The deposit is situated 30 kilometres north of Highway 11. The discovery was made in 2011. A 2015 preliminary economic assessment placed a 22-year open-pit mine life for Albany with projected production pegged at 30,000 tonnes of graphite ore a year.

Last week, Brian Bosse dropped out as CEO of Albany Graphite, but will stay as on a Zentek director. Greg Fenton, Zentek CEO, will taking over the mining company on an interim basis.

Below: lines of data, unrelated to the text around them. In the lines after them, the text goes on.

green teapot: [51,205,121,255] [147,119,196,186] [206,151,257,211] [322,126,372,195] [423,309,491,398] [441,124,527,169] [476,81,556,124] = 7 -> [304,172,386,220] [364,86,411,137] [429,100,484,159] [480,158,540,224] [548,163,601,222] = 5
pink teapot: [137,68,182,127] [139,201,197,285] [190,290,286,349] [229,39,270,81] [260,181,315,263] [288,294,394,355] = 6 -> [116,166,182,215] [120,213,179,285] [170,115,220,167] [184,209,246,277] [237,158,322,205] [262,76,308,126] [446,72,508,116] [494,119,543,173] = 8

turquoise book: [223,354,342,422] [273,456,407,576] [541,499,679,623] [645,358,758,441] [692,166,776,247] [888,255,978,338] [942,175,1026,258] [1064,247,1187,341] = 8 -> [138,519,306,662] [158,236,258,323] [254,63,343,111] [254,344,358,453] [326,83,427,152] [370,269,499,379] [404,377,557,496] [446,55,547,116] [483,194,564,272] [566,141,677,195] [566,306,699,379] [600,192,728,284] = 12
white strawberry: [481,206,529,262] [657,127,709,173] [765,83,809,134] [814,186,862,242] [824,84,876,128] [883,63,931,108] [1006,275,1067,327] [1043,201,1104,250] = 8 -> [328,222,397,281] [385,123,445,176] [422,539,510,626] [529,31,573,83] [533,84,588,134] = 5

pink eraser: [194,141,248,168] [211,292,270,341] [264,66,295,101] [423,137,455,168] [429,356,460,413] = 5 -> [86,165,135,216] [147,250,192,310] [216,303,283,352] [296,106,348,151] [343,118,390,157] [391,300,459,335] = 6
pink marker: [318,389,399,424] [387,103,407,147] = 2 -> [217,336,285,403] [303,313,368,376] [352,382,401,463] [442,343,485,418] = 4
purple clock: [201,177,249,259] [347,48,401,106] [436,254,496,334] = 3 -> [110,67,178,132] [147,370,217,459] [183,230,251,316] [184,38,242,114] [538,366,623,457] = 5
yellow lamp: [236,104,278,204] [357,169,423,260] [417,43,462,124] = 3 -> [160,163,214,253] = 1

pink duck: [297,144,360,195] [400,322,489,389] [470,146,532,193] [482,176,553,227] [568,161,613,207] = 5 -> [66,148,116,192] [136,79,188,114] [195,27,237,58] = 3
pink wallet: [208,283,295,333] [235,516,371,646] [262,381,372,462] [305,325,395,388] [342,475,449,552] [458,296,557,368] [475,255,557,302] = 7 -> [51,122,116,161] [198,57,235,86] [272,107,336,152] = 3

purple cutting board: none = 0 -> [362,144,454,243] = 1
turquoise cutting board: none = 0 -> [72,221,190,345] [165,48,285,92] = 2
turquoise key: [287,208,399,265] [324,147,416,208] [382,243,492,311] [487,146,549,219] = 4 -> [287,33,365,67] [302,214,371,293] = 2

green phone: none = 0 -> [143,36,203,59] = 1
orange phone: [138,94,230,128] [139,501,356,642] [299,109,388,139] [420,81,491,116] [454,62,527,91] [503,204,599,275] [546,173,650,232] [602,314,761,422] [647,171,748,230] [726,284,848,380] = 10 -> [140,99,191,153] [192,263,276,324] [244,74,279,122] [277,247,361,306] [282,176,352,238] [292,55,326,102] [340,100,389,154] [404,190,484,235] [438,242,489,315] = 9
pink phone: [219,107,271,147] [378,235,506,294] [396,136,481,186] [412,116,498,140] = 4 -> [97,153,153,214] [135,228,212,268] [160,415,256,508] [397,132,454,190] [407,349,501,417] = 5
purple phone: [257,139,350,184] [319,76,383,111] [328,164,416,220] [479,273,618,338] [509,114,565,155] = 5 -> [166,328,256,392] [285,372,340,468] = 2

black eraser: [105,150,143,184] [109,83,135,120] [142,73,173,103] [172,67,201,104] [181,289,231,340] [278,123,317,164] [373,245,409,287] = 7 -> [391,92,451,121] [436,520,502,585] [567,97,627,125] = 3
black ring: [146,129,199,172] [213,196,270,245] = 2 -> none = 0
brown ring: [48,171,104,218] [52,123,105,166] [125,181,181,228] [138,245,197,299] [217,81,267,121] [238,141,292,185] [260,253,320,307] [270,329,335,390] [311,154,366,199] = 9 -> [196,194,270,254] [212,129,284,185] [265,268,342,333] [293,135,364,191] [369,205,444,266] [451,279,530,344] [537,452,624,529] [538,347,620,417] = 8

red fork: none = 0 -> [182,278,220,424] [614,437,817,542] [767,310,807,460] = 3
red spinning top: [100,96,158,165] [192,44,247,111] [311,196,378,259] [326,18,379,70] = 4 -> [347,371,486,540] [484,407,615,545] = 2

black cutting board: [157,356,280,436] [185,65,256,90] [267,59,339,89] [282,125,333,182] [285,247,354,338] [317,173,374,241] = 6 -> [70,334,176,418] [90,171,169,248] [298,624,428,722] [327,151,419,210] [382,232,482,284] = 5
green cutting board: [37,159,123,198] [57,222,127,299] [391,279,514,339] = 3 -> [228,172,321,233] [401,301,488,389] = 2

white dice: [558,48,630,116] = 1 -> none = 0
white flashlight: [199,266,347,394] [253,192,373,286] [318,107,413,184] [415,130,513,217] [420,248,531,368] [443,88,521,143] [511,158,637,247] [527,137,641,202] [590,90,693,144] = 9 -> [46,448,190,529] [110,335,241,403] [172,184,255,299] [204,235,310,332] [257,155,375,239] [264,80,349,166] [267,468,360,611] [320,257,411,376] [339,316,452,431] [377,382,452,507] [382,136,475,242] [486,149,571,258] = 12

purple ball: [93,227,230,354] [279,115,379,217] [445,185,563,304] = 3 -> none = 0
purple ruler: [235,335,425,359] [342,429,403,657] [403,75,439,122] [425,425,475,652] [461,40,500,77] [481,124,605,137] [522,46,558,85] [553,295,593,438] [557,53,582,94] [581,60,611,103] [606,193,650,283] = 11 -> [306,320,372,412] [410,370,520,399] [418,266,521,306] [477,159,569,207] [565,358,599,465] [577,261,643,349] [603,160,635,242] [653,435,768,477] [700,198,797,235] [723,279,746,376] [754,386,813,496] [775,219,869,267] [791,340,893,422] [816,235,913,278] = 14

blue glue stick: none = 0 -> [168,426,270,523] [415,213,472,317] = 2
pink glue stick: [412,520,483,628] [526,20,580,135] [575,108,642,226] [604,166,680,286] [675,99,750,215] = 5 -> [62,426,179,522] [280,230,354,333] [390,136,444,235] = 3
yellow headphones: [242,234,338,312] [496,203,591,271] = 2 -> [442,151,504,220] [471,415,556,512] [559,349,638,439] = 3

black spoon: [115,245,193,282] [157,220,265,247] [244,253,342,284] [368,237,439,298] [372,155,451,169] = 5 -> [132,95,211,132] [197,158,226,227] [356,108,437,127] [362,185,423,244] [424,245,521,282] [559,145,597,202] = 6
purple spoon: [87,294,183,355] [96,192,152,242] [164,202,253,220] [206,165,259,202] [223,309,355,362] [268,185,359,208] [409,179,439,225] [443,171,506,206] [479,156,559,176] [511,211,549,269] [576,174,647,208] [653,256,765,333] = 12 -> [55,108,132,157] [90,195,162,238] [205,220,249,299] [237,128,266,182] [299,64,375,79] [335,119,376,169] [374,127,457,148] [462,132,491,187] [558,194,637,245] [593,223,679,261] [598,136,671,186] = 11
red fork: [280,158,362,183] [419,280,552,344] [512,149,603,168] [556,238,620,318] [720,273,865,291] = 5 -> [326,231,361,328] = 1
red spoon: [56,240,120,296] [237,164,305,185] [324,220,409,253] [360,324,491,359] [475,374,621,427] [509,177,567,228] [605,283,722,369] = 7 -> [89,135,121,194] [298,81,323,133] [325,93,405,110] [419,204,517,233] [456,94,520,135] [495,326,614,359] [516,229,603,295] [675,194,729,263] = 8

In late October, Fenton said in an online investor news interview that global graphite prices are down 30 to 40 per cent. He views the drop as being caused by China, a major world supplier of graphite, in a retaliatory move against the U.S. By driving down graphite pricing, it makes North American projects less attractive to develop, he said, but it underscores the reason to create a secure North American battery minerals supply chain.

Albany is a regarded as a rare hydrothermal graphite deposit. The material extracted from the deposit has been converted by Zentek to make high-quality graphene, used for its advanced technical product uses.

Over the years, Zentek – formerly known as Zenyatta Ventures and ZEN Graphene Solutions – has transitioned from being a junior exploration mining company to become a healthcare solutions company.

As a critical mineral, graphite is also used in batteries for electric vehicles and other metallurgical applications in aerospace, defense, energy, electronics, telecommunications, and transportation technologies.

Zentek said it believes in the “long-term value and potential” of the Albany deposit and will evaluate potential financing and partnership opportunities, and keep up its engagement with Constance Lake First Nation.